Uluslararası Hak İhlalleri İzleme Merkezi (UHİM) geçtiğimiz günlerde "mahalle baskısı" kapsamında gündeme getirilen ve laik paranoyaların referandum sonuçlarının oluşturduğu cesaret ortamıyla irtibatlandırdıkları Tophane olayını raporlaştırdı.
Kentsel dönüşüm projelerinin semtlerin dokusunu nasıl değiştirdiğine dikkat çekilen raporda, bu dönüştürme sürecinin yerleşik halkın sosyo-kültürel yapısını görmezden geldiği tespitinde bulunuluyor. Tophane olayı da mahalle kültürü ve tarihsel derinlik; medya, aydınlar ve siyasilerin olaya bakışı bağlamıyla birlikte bu çerçevede ele alınıyor.

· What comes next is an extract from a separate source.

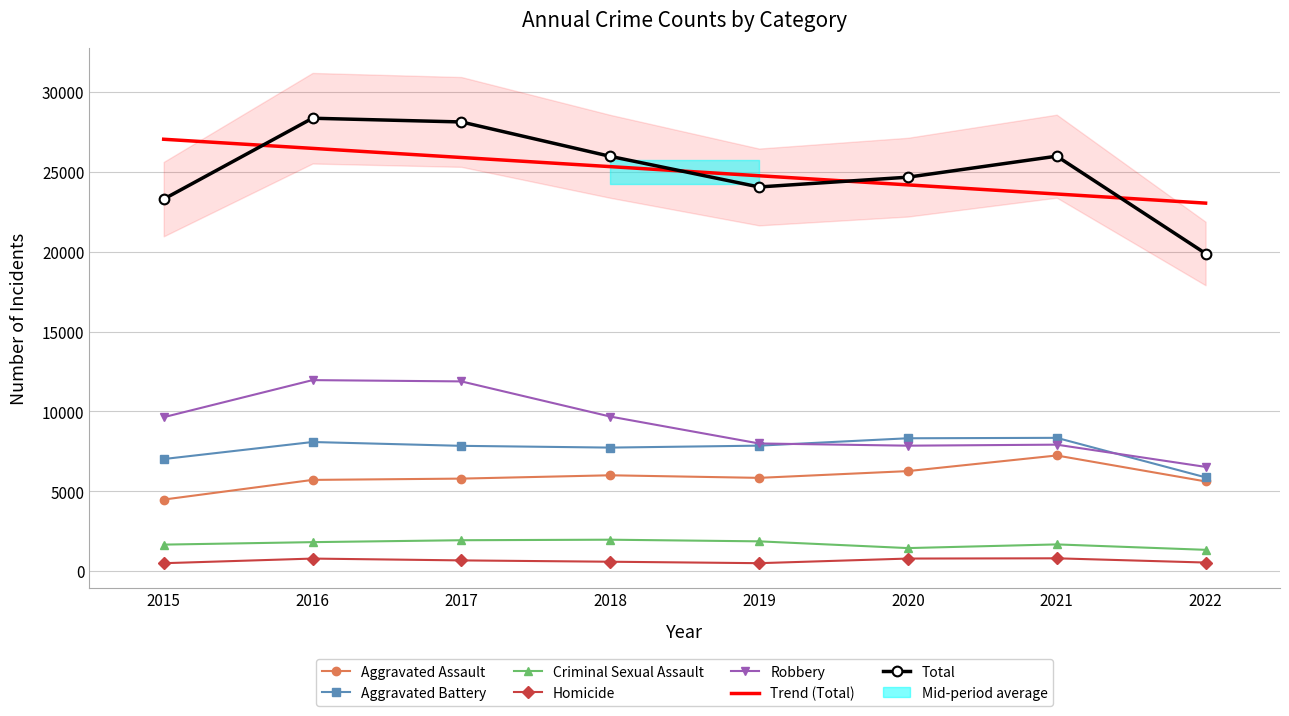

How many series are shown in this chart?

6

"Tophane Örneğinde Sanat Algısı ve Kentsel Dönüşüm" adı verilen raporun sunumunda şu ifadelere yer veriliyor:
Birçok medeniyete ev sahipliği yapan, farklı inanç ve kültürleri içinde barındıran şehirler; kültürel, sanatsal, toplumsal özellikleriyle varlıklarını anlamlı kılarken, küreselleşmenin etkilerinin giderek daha fazla hissedildiği günümüzde, bu özelliklerini korumakta daha çok zorlanır oldular.
Bugün İstanbul için de benzer bir sürecin varlığını tespit etmek zor değil. Kentsel dönüşüm projeleriyle pek çok tarihi mekân ve semtler yeniden yapılandırılırken, yapılanma sırasında bazı semtlerin dokusu değiştirilip/dönüştürülüyor.
Bir zamanlar "varoş" nitelemesiyle yok sayılan ve göç yoluyla şehre intikal etmiş vatandaşlarımızın yerleşimine terk edilen birçok semt, son yıllarda giderek artan bir ilgiyle adeta yeniden keşfediliyor. Söz konusu ilginin doğal bir gereği olarak yeniden yapılandırılma sürecine giren semtler, yerleşik halkın sosyo-kültürel yapısı görmezden gelinerek, yeni yerleşimcilerin istediği biçime sokuluyor.
Küreselleşmenin etkisiyle biçimlenen sanat algısı kendi toplumsal değerlerini ötekileştirerek, yeni bir alanda varlığına anlam bulmaya çalışıyor. Ne hazindir ki, bugün ülkemizde sanat ve sanatçıyı temsilen ortaya konan faaliyetler çoğu kez geleneksel değer ve kültürleri yok sayar bir biçimde icra edilmektedir.
İstanbul'un tarihi semtlerinden biri olan Tophane de bu sürece, "tarihi ve kültürel" değerleri dikkate alınmadan dâhil edildi.
Kamuoyunda taraflı ve sübjektif bir yaklaşımla gündeme gelen "Tophane Olayı", kapsamlı bir analize ve sağlıklı bir değerlendirmeye ihtiyaç duyuyor.